The simulation results presented here will demonstrate the superior performance of the quantum fusion model relative to state-of-the-art classical models.

## Quantum Hadamard Edge Detection (2D and 3D):
Performs edge detection for 2D data (images) and 3D data (volumes), using quantum operations. 

## Quantum-inspired image filter
This quantum-inspired filter is especially useful to highlight regions with varying contrast and identify regions of interest. This transformation essentially adjusts the pixel intensity of the image based on its local contrast and overall neighborhood contribution, which enhances segmentation by emphasizing the boundaries and transitions in the image.

### Quantum state visualizations
To understand the behavior and transformations of quantum circuits, visualizations play a key role. They provide intuitive insights into how quantum gates modify qubit states throughout the circuit. This library offers multiple state and circuit visualizations:

+ **State Space**: This visualization represents the evolution of quantum states at different stages of the circuit. It helps understand how quantum gates alter the coefficients of the quantum states. Each computational state is shown as a colored ball where the size indicates the probability of the corresponding basis state and the color represents the phase of the state.
+ **Phase Disks**: Phase disks are condensed representations of the state space visualization. At each stage of the computation, you will have one phase disk for each qubit, where the fullness represents the probability of the qubit and the color indicates the phase of the qubit.
+ **Bloch Sphere**: The Bloch sphere is a geometric representation of one-qubit systems. The state of a qubit is depicted as a point on the sphere. Quantum gates perform rotations on this sphere, visually demonstrating how the qubit's state evolves.
+ **Q-Sphere**: The Q-sphere generalizes the Bloch sphere for multiple-qubit systems. Each computational basis state appears as a point on the sphere, where the radius represents the probability of the basis state, the color indicates the phase and the latitude indicates the number of 0s and 1s of the basis state.

### Quantum neural network statistics
Provides metrics to evaluate the balance between performance and complexity in quantum neural networks. Two key metrics are:

+ **Entangling capacity**: circuit's ability to generate entanglement among qubits. This property is crucial for quantum computing, as quantum circuits need to generate a sufficient level of entanglement to perform tasks that classical computers cannot efficiently solve. For systems with more than two qubits, there are various non-equivalent measures of entanglement.
+ **Expressibility**: refers to the ability of a quantum circuit to generate a wide variety of quantum states from the input data. It is a measure of the "richness" of the set of states that the circuit can produce. High expressibility ensures that the circuit can approximate any target quantum state, which is crucial for the success of quantum neural networks. Expressibility is often assessed by comparing the distribution of quantum states produced by the circuit to the uniform distribution over all possible states. 
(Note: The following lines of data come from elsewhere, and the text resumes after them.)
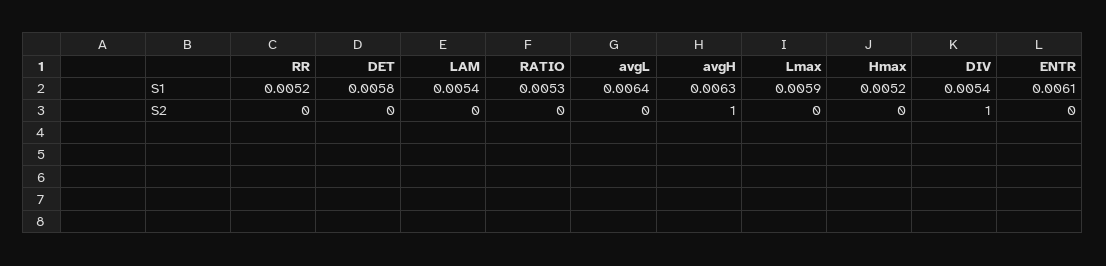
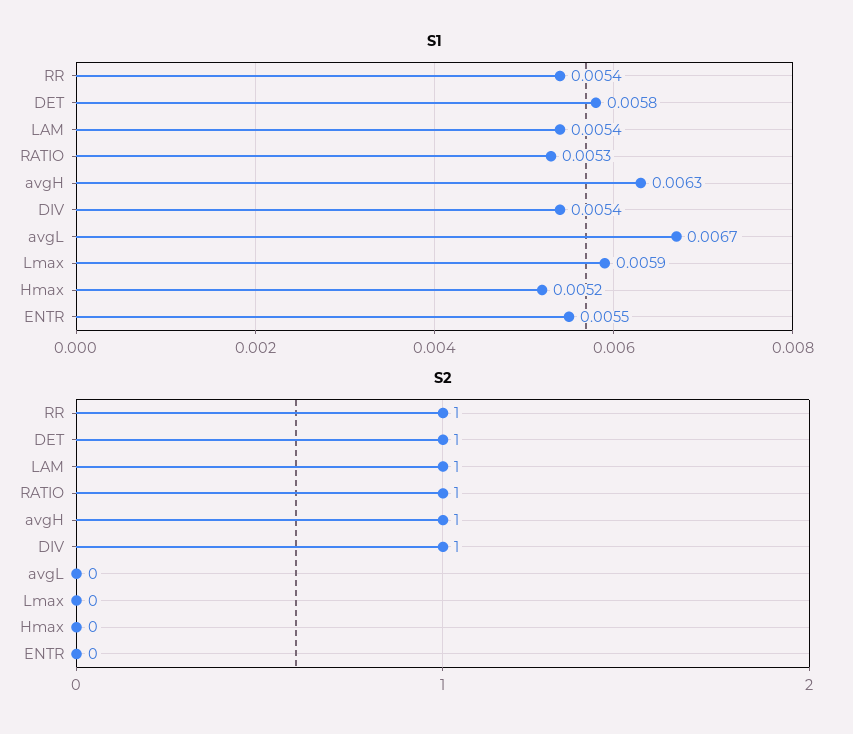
S1, RR: 0.0052 -> 0.0054
S1, avgL: 0.0064 -> 0.0067
S1, ENTR: 0.0061 -> 0.0055
S2, RR: 0 -> 1
S2, DET: 0 -> 1
S2, LAM: 0 -> 1
S2, RATIO: 0 -> 1

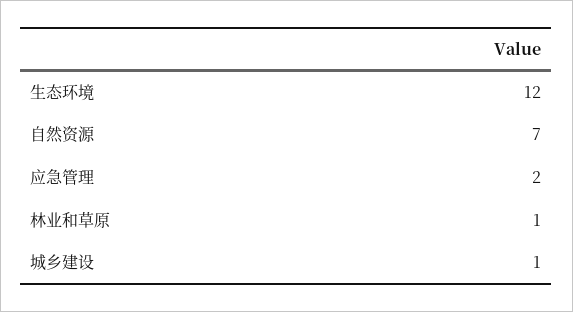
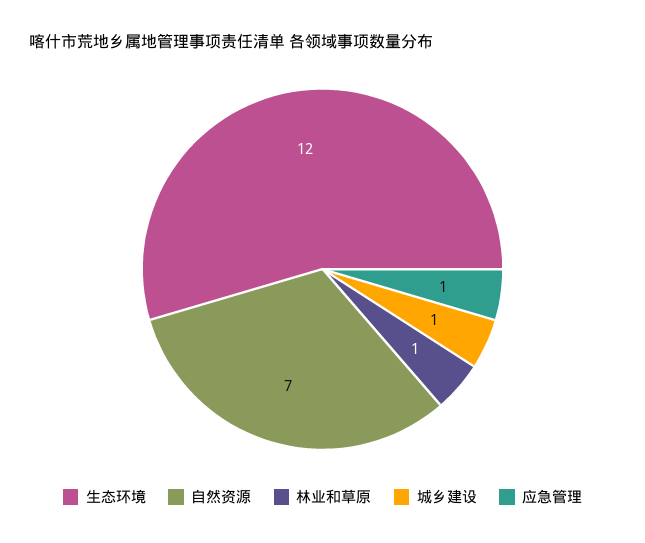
应急管理: 2 -> 1

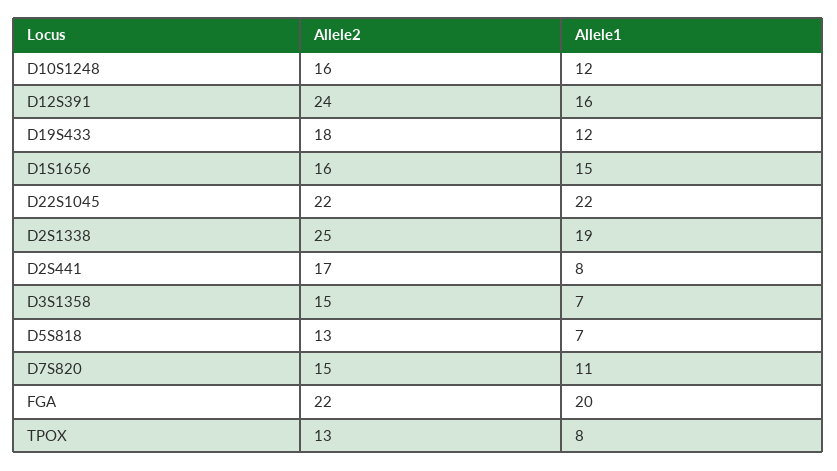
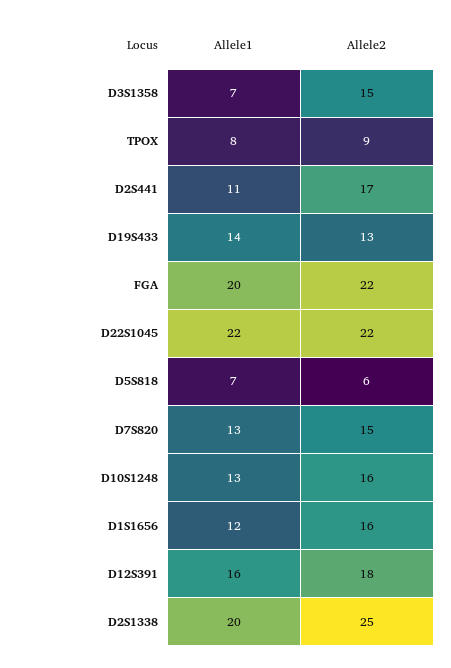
Allele1, D10S1248: 12 -> 13
Allele2, D12S391: 24 -> 18
Allele2, D19S433: 18 -> 13
Allele1, D19S433: 12 -> 14
Allele1, D1S1656: 15 -> 12
Allele1, D2S1338: 19 -> 20
Allele1, D2S441: 8 -> 11
Allele2, D5S818: 13 -> 6
Allele1, D7S820: 11 -> 13
Allele2, TPOX: 13 -> 9

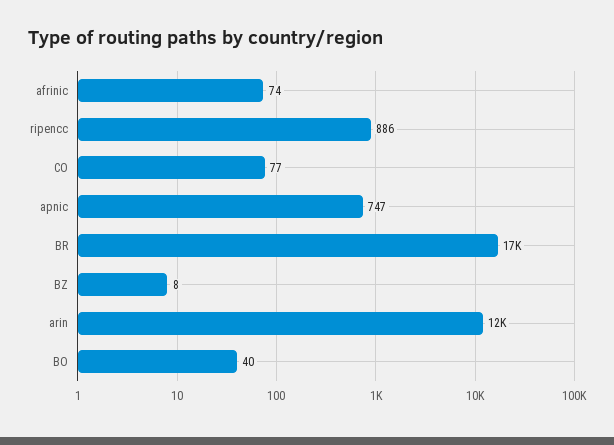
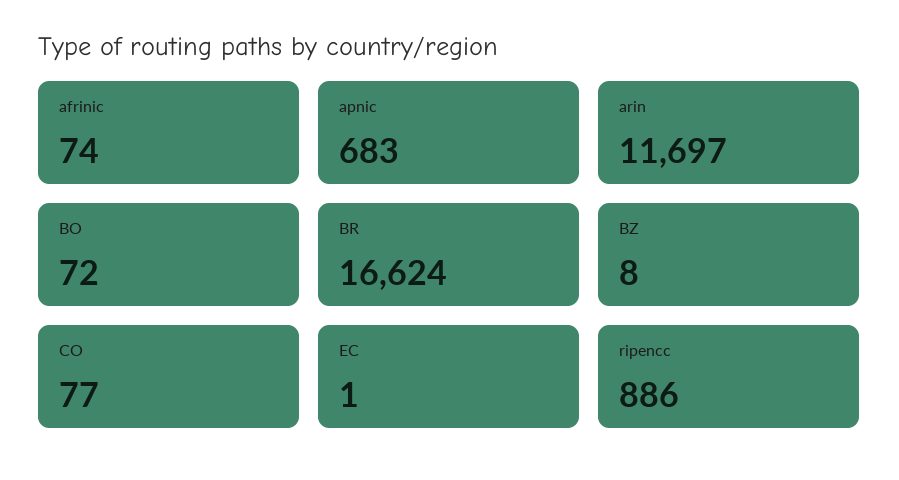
apnic: 747 -> 683
BO: 40 -> 72
EC: none -> 1

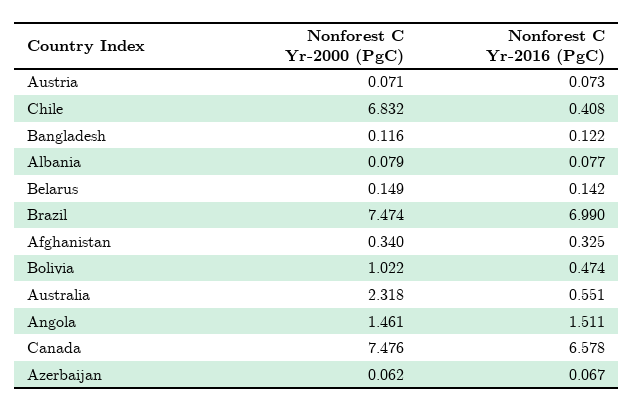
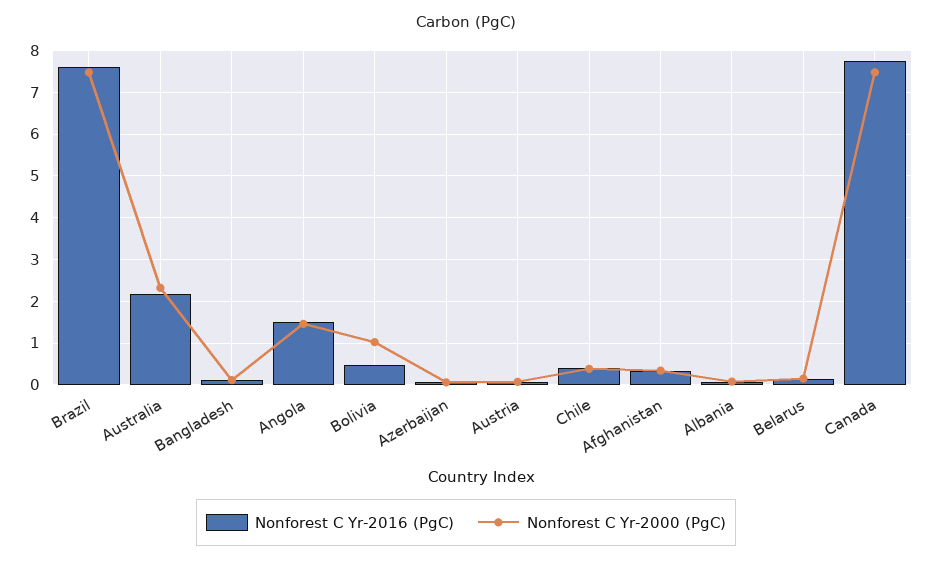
Nonforest C Yr-2000 (PgC), Chile: 6.832 -> 0.4
Nonforest C Yr-2016 (PgC), Brazil: 6.99 -> 7.6
Nonforest C Yr-2016 (PgC), Australia: 0.551 -> 2.2
Nonforest C Yr-2016 (PgC), Canada: 6.578 -> 7.8

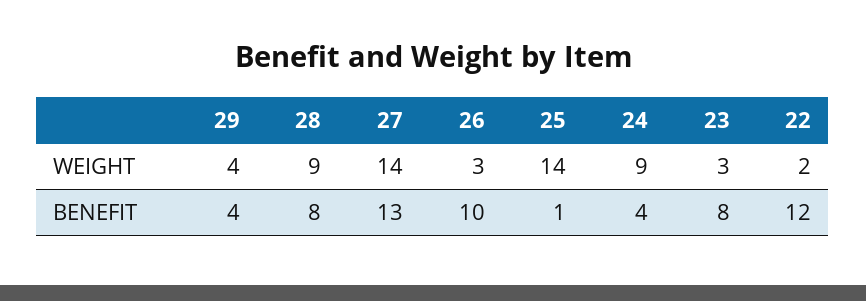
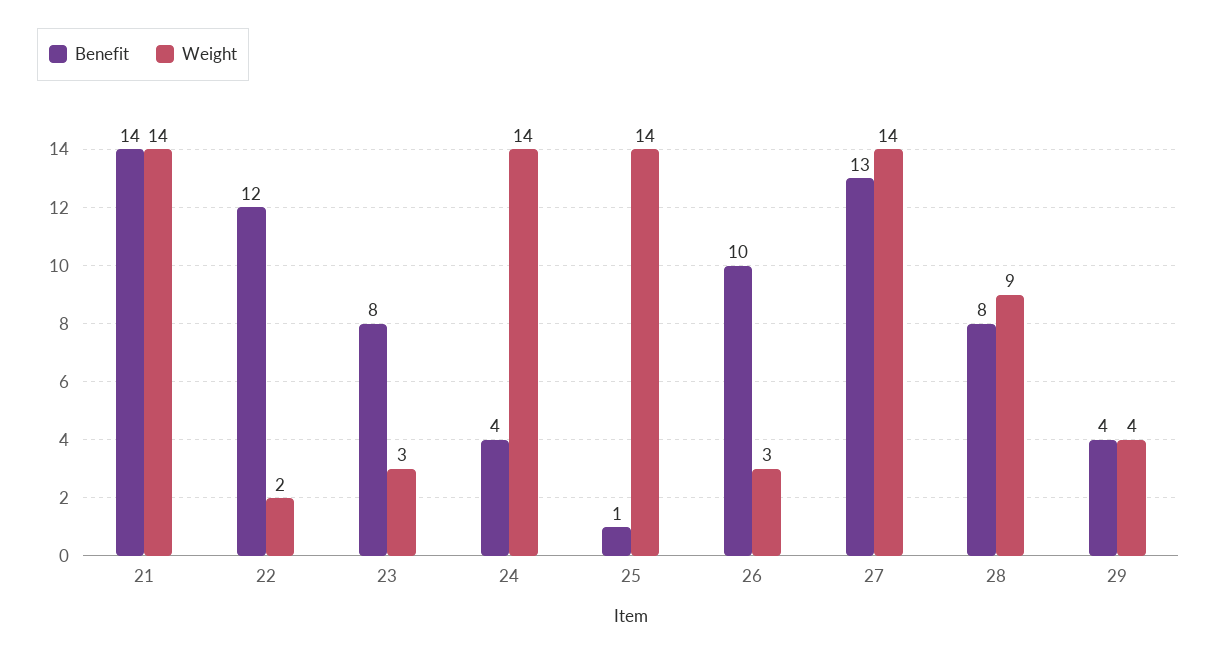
WEIGHT, 24: 9 -> 14
BENEFIT, 21: none -> 14
WEIGHT, 21: none -> 14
### Tensor network decomposition
One of the most effective tensor decompositions for compressing convolutional layers is the Tucker decomposition. This method breaks down the original four-dimensional weight tensor of a convolutional layer into multiple smaller tensors. This method is particularly relevant in medical imaging, where small datasets and complex models are common. Large pre-trained models may lead to overfitting or slow performance. Tucker decomposition compresses over-parameterized layers, preserving essential information for accurate predictions but with far fewer parameters, making the model faster and more efficient.

### Quantum optimization for image segmentation
Provides the graph mapping for image segmentation and the formulation as a QUBO problem. Many quantum and quantum-inspired algorithms can then be used to find the optimal segmentation mask, such as quantum annealing and QAOA.